Information communication technologies (ICTs) have infused the world, in almost every industry sector and many daily lives, over the past two decades. Technological innovations are also being adopted by the complex health care sector, particularly in large hospitals for improving efficiency. The research reported in this paper is situated mainly in the ‘emergency’ areas of hospitals, and related interconnected areas, within two large hospitals of Australia, where a relatively new Radio Frequency Identification technology (RFID) was implemented for process efficiencies.

Australian government is now spending almost $42 billion more on health in 2013 than they did a decade ago (McGowan, Gregory & Atkinson 2013). In Australia, the Medicare system provides free access to Public Hospital services and assists with the costs of a range of medical services. While the Commonwealth government has the role of developing policies, research funding, national and international health issues, State and Territory governments manage public health services, deliver public acute care, psychiatric hospital services, community care and public health. Majority of doctors and allied health professionals are self-employed, Private Hospitals are owned by both profit and not-for-profit organisations (Whetton 2005; Whetton & Georgiou 2010). In 2013, The Ministry of Health and Ageing, a Commonwealth government department (Healthgov 2013), started to administer national health policy at the federal level. The Commonwealth government provides about 70 per cent of health sector finance (Duckett 2007; Duckett & Wilcox 2011). The other 30 per cent is made up from funding agencies and not-for-profit organisations that service hospitals.

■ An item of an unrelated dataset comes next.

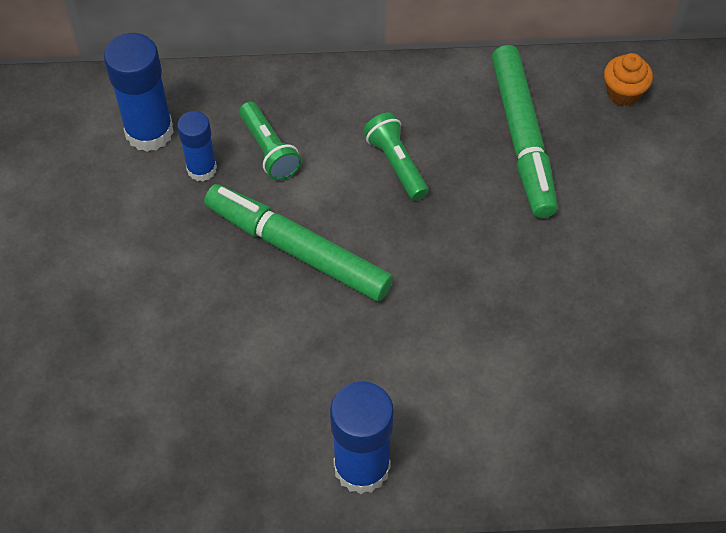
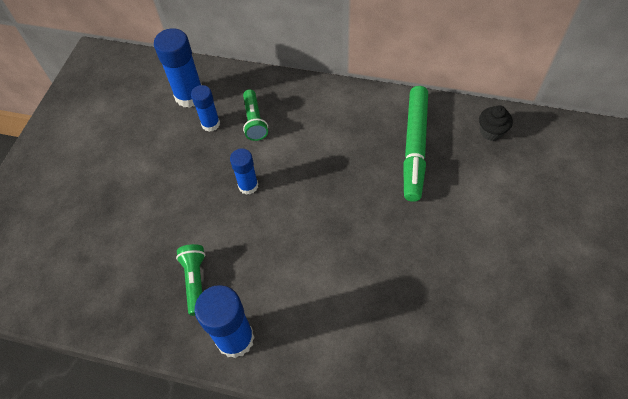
camera: 20 degrees right, 0 degrees up
green marker [204,184,393,301] -> blue glue stick [230,148,258,195]
green flashlight [363,112,428,200] -> green flashlight moved to [176,244,205,316]
orange cupcake [604,53,653,106] -> black cupcake [479,105,513,141]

In recent years, Australian hospitals have introduced medical technologies such as radiological scanners and biological therapeutics, which have increased the costs of health care to average citizens (Novak & Judah 2011; Productivity Commission 20061). Some studies in the latter half of the last decade in Australia (Productivity Commission 2006, Gabbitas & Jeffs 2007; Novak & Judah 2011) indicate considerable variation in hospital costs across Australia, with scope for significant improvements in efficiency. Historically in Australia, the legal environment has restricted technology implementation within hospital environments, particularly innovative technologies (Crompton 2002; Duckett & Wilcox 20112). The rationale ranges from provisions in the Privacy Act (1988) to hospitals’ in ability to bear the upfront costs of implementing innovative technologies. While working in a regulated environment of hospitals, technology needs economic viability for long term sustainability (Cavoukian 2008; Productivity Commission 2006).

Conversely, Public and Private Hospitals in Australia traditionally have used different criteria for assessing new technologies (Duckett 2007). This unbalanced approach has encouraged the interplay between legacy3 systems and innovations (Duckett & Wilcox 2011). While Private Hospitals are burdened with the costs of deploying ever-changing technologies, Public Hospitals (often large hospitals) have to obtain funding and acceptance by government departments (Novak & Judah 2011). As a result, large hospitals are often reluctant to trial an innovation that may not integrate smoothly into their framework.